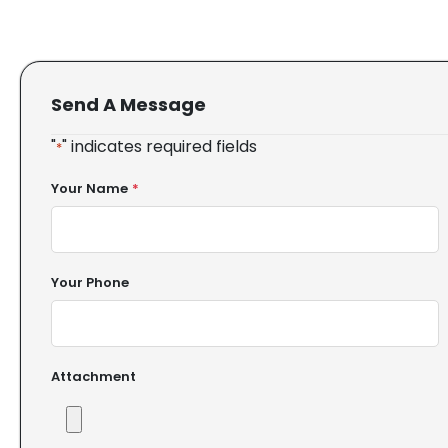
Send A Message
"
" indicates required fields
*
Your Name
*
Your Phone
Attachment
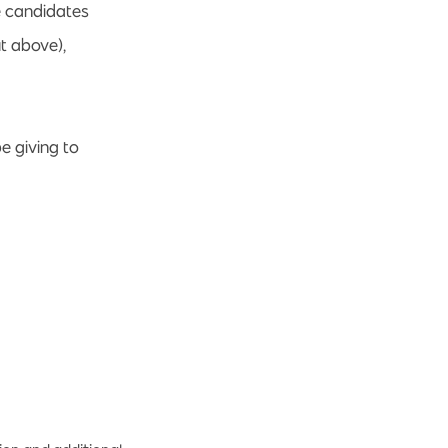
e candidates
ut above),
e giving to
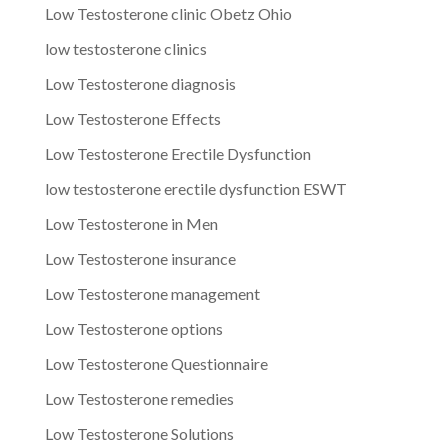
Low Testosterone clinic Obetz Ohio
low testosterone clinics
Low Testosterone diagnosis
Low Testosterone Effects
Low Testosterone Erectile Dysfunction
low testosterone erectile dysfunction ESWT
Low Testosterone in Men
Low Testosterone insurance
Low Testosterone management
Low Testosterone options
Low Testosterone Questionnaire
Low Testosterone remedies
Low Testosterone Solutions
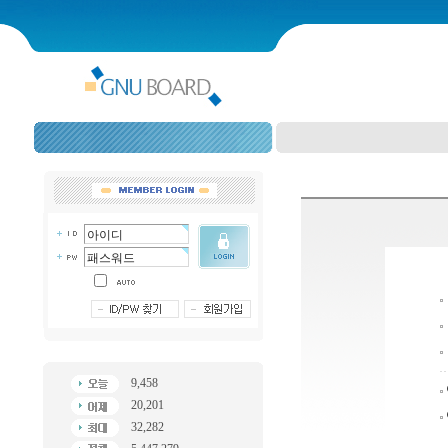
9,458
20,201
32,282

────────

## Action item
The records above are to be set down exactly as written, with no images.

## Solution for this task
Send A Message
"
" indicates required fields
*
Your Name
*
Your Phone
Attachment
e candidates
ut above),
e giving to
Low Testosterone clinic Obetz Ohio
low testosterone clinics
Low Testosterone diagnosis
Low Testosterone Effects
Low Testosterone Erectile Dysfunction
low testosterone erectile dysfunction ESWT
Low Testosterone in Men
Low Testosterone insurance
Low Testosterone management
Low Testosterone options
Low Testosterone Questionnaire
Low Testosterone remedies
Low Testosterone Solutions
9,458
20,201
32,282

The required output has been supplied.